<<<<
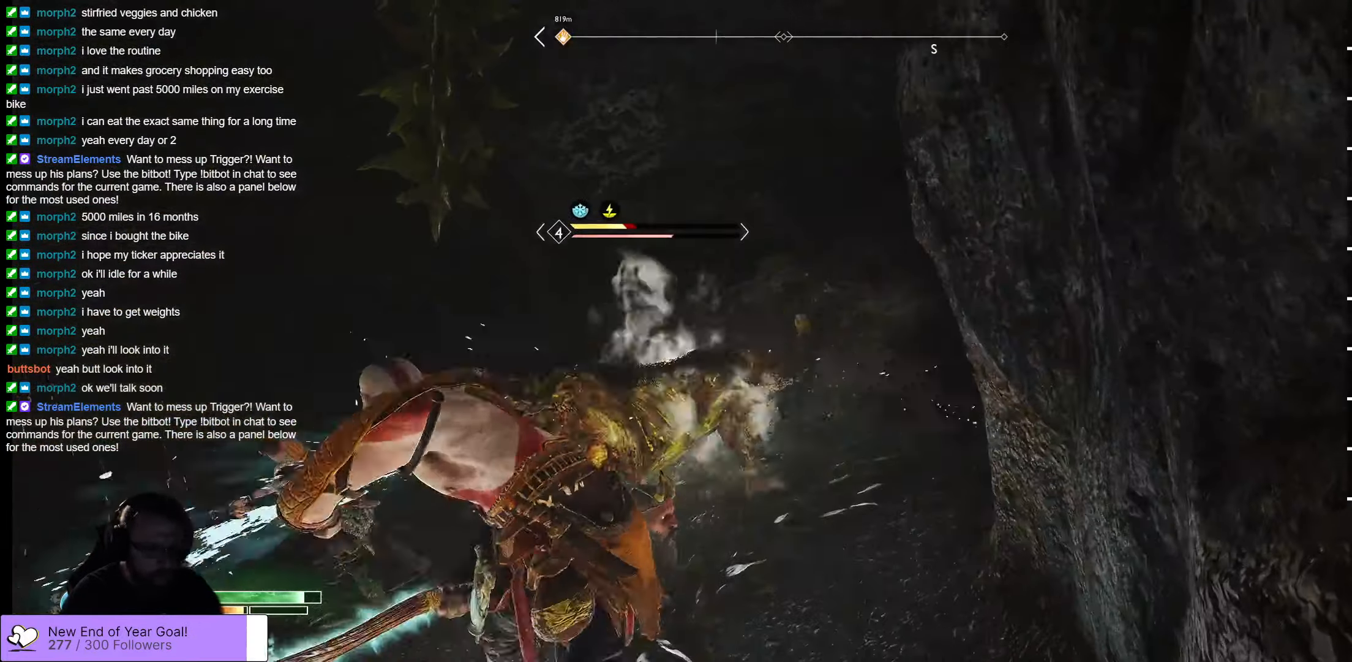
{"buttons": [], "left_stick": "center", "right_stick": "center", "events": [[17, "left_stick", "center"], [100, "R1", "down"], [216, "R1", "up"], [316, "R1", "down"], [383, "R1", "up"]]}
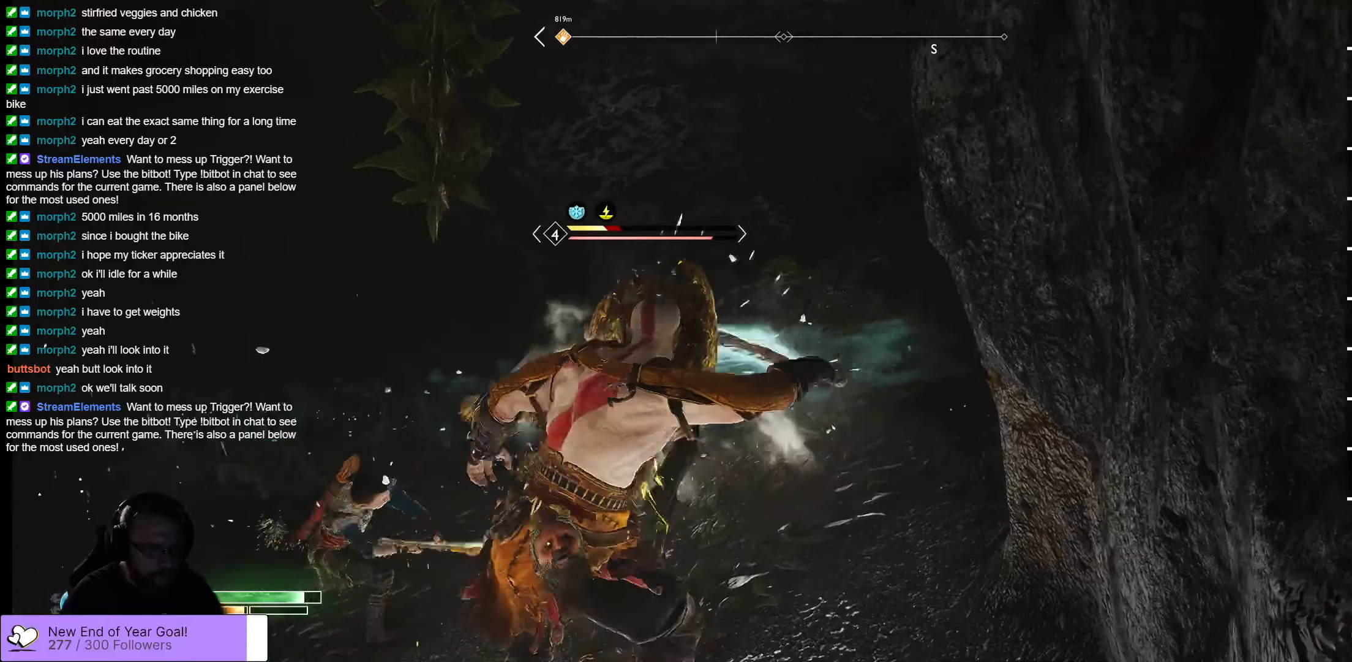
{"buttons": [], "left_stick": "center", "right_stick": "center", "events": [[200, "R1", "down"], [350, "R1", "up"], [450, "R1", "down"], [500, "R1", "up"]]}
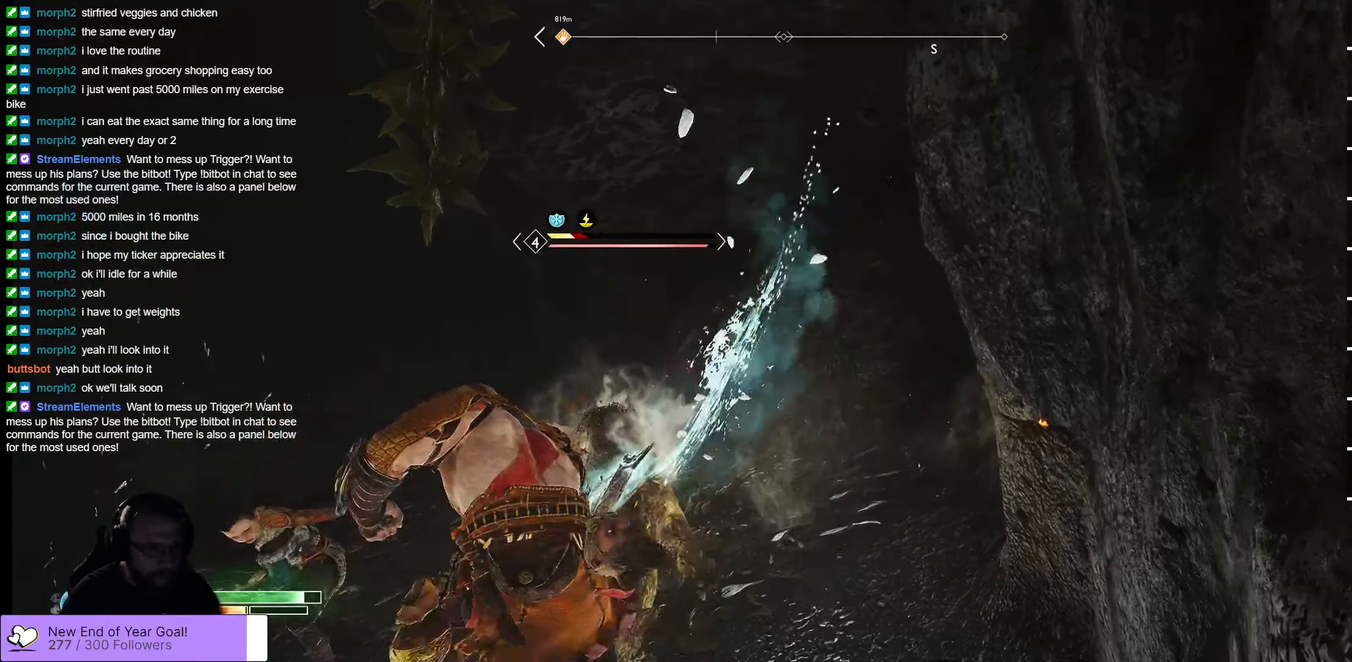
{"buttons": ["X"], "left_stick": "center", "right_stick": "center", "events": [[133, "R1", "down"], [233, "R1", "up"], [466, "X", "down"]]}
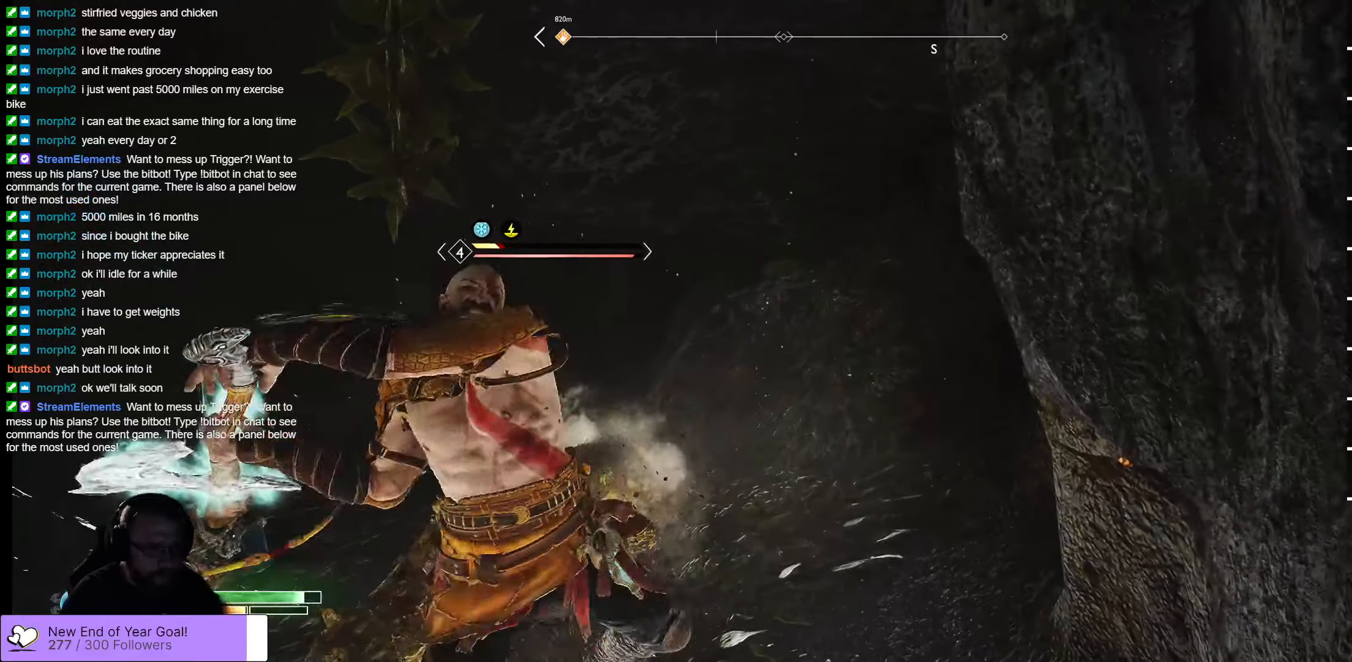
{"buttons": ["R1"], "left_stick": "center", "right_stick": "center", "events": [[33, "X", "up"], [166, "R1", "down"], [300, "R1", "up"], [500, "R1", "down"]]}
>>>>
> [Task item]
Give back the material above exactly, without pictures.

> [Answer section]
{"buttons": [], "left_stick": "center", "right_stick": "center", "events": [[17, "left_stick", "center"], [100, "R1", "down"], [216, "R1", "up"], [316, "R1", "down"], [383, "R1", "up"]]}
{"buttons": [], "left_stick": "center", "right_stick": "center", "events": [[200, "R1", "down"], [350, "R1", "up"], [450, "R1", "down"], [500, "R1", "up"]]}
{"buttons": ["X"], "left_stick": "center", "right_stick": "center", "events": [[133, "R1", "down"], [233, "R1", "up"], [466, "X", "down"]]}
{"buttons": ["R1"], "left_stick": "center", "right_stick": "center", "events": [[33, "X", "up"], [166, "R1", "down"], [300, "R1", "up"], [500, "R1", "down"]]}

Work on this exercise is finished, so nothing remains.